Par ailleurs, j'ai souhaité qu'un groupe de travail national, co-piloté par la Délégation au développement et aux affaires internationales de mon ministère et la mission « Nouveaux Territoires de l'Art », soit mis en place afin d'observer et d'être à l'écoute de ces démarches. Il est constitué principalement de représentants des Directions régionales des affaires culturelles, de l'association des Directeurs des affaires culturelles des grandes villes et agglomérations de France, et du réseau Autre parts de l'association Hors les Murs, regroupant des opérateurs culturels.
La Fédération nationale des Collectivités territoriales pour la Culture (FNCC) et l'Observatoire des politiques culturelles de Grenoble sont associés à ces travaux.
J'attire également votre attention sur les réflexions résumées dans le dernier numéro de la revue Culture et Recherche, édité par le ministère, qui fait état des savoirs et des réflexions sur les liens actuels entre la démocratisation culturelle, la diversité culturelle et la cohésion sociale. J'ai demandé à ce qu'un exemplaire de cette revue, qui vient de paraître, vous soit distribué. Je compte sur vos échanges et vos travaux d'aujourd'hui pour faire encore progresser notre réflexion collective et notre action dans ce domaine. Je salue la parution des actes du fameux colloque de la Belle de Mai sur les Nouveaux territoires de l'art, cher Michel Duffour . Mais, je tiens à dissiper certaines présentations caricaturales. Je vous l'ai dit, l'Etat ne se désengage pas, il continue à agir, à reconnaître, à faire connaître et à adapter son rôle d'intervention, d'animation, de coordination des politiques culturelles face aux nouvelles pratiques émergentes.
Car les nouveaux espaces de projets artistiques et culturels ne sont pas seulement des outils de valorisation urbaine au service de la cohésion sociale, ils sont aussi les vecteurs d'autres modes de production et de diffusion de l'art.
Il ne s'agit pas d'opposer certaines pratiques à d'autres, le champ de l'institution au champ "non-institutionnel", l'art "officiel" à la création indépendante, mais au contraire, d'imaginer comment des liens nouveaux peuvent se tisser entre toutes les composantes de la vie artistique et culturelle. Je suis conscient des défis que l'évolution du paysage artistique, culturel, social, pose à cette mission essentielle, réconciliatrice, médiatrice, stratégique de l'Etat aujourd'hui, face à nos concitoyens, à notre société, à notre monde.
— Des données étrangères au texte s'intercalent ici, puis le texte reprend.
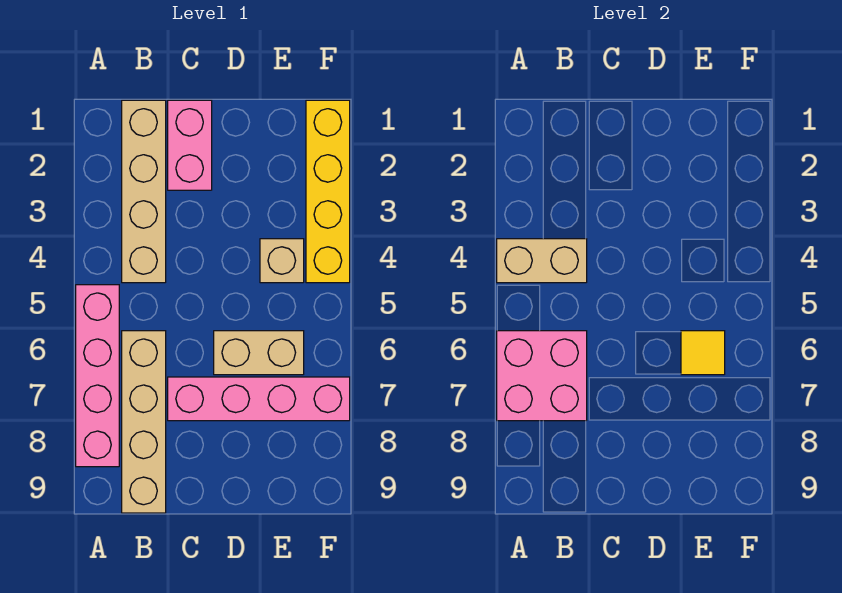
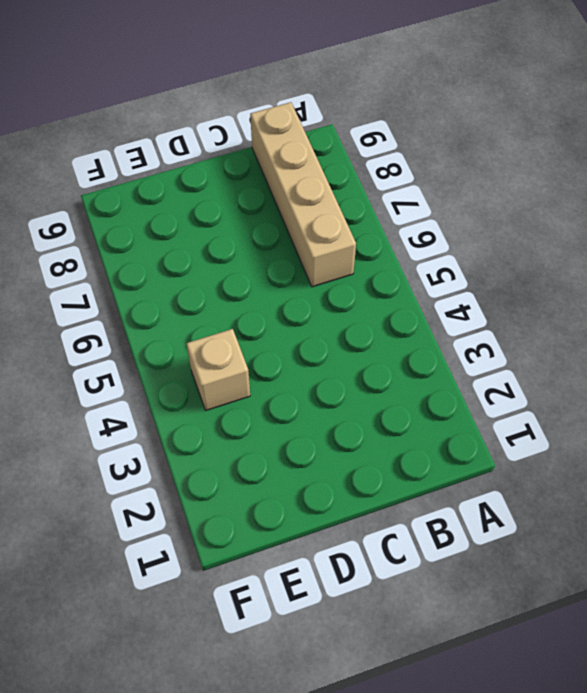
none -> pink 1x4 brick [76,285,119,467]
none -> tan 1x4 brick [122,100,166,283]

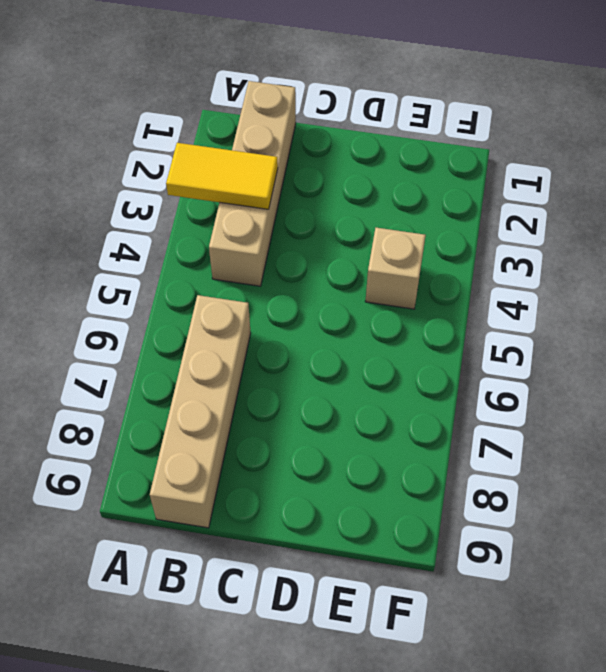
yellow 1x2 tile [166,143,278,209] -> none
none -> pink 1x4 brick [76,285,119,467]
none -> pink 1x2 brick [168,100,212,190]

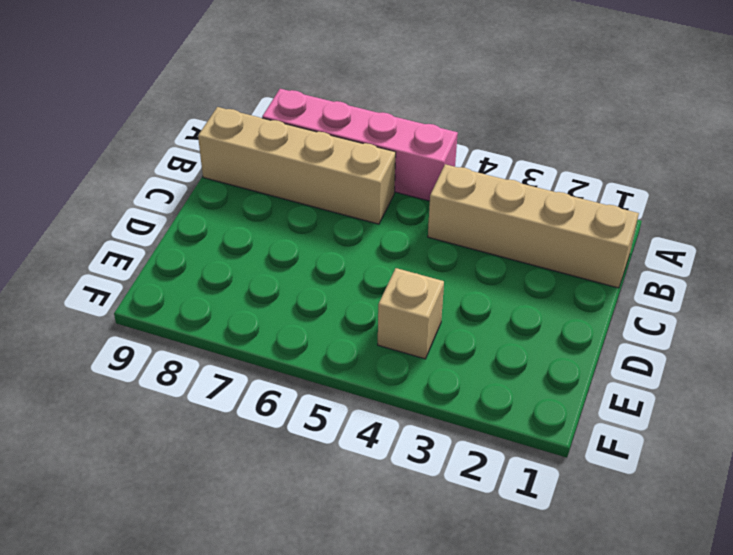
none -> pink 1x2 brick [168,100,212,190]
none -> pink 1x4 brick [168,377,350,421]

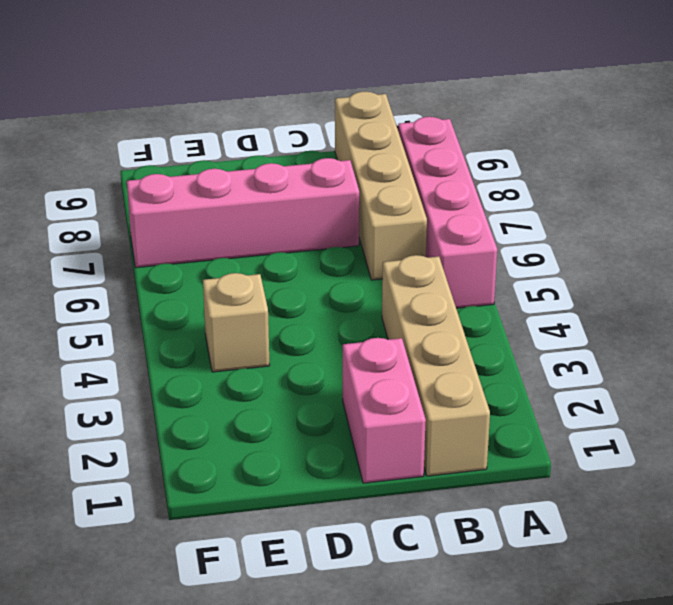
none -> tan 1x2 brick [214,331,304,375]
none -> yellow 1x4 brick [306,100,350,283]

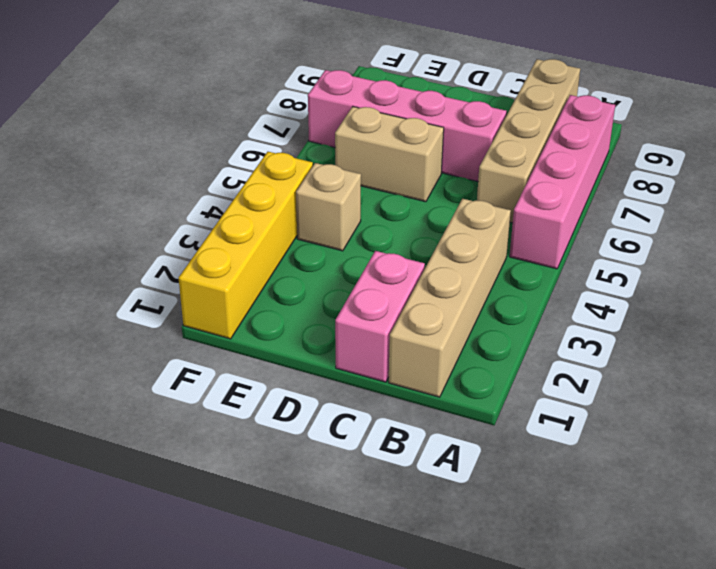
none -> tan 1x2 brick [497,239,587,283]
none -> pink 2x2 brick [497,331,587,421]

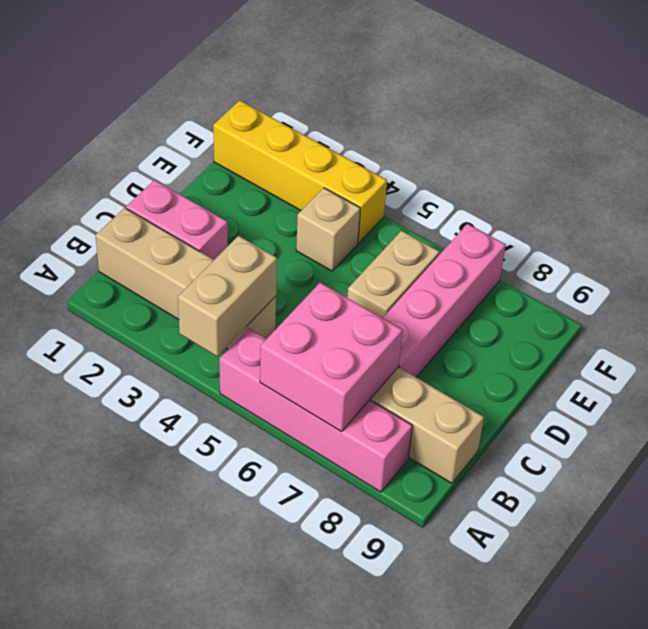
none -> yellow 1x1 tile [681,331,725,375]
Je vois des motifs d'espoir, de confiance, d'optimisme dans les nombreux exemples d'artistes, reconnus internationalement, issus des démarches artistiques et culturelles qui font l'objet de votre colloque. Je pense notamment à la compagnie Komplex Kapharnaum de la Friche en cours à Villeurbanne qui, après avoir participé au festival d'Aurillac et à des manifestations dans de nombreux pays européens, a ouvert le festival d'Avignon en 2004.
Pour les musiques actuelles, je pense aussi, par exemple, au groupe de rap IAM qui a travaillé dans les locaux de répétition de la friche de la Belle de Mai ou à la formation musicale Herman Düne dans ceux de Mains d'oeuvres à Saint-Ouen, qui se produit aujourd'hui au niveau international.
De la même manière que des artistes issus de ces lieux acquièrent une notoriété nationale ou internationale, des artistes reconnus par les institutions rejoignent aussi parfois ces lieux. Je pense par exemple, aux interventions de Daniel Buren ou de Claude Lévêque à la friche l'Antre-Peaux à Bourges ou à la compagnie de danse Käfig, sous la direction de Mourad Merzouki, qui envisage un travail à long terme dans l'agglomération du Grand Lyon dans le quartier prioritaire de Bron-Parilly accompagnée par l'Agence Nationale du Renouvellement Urbain (ANRU).
Je tiens enfin à vous dire combien le ministère de la culture et de la communication s'engage dans ces réflexions et je suis convaincu que votre colloque nous permettra d'ouvrir de nouvelles pistes, pour agir ensemble au service de la culture et de la cité.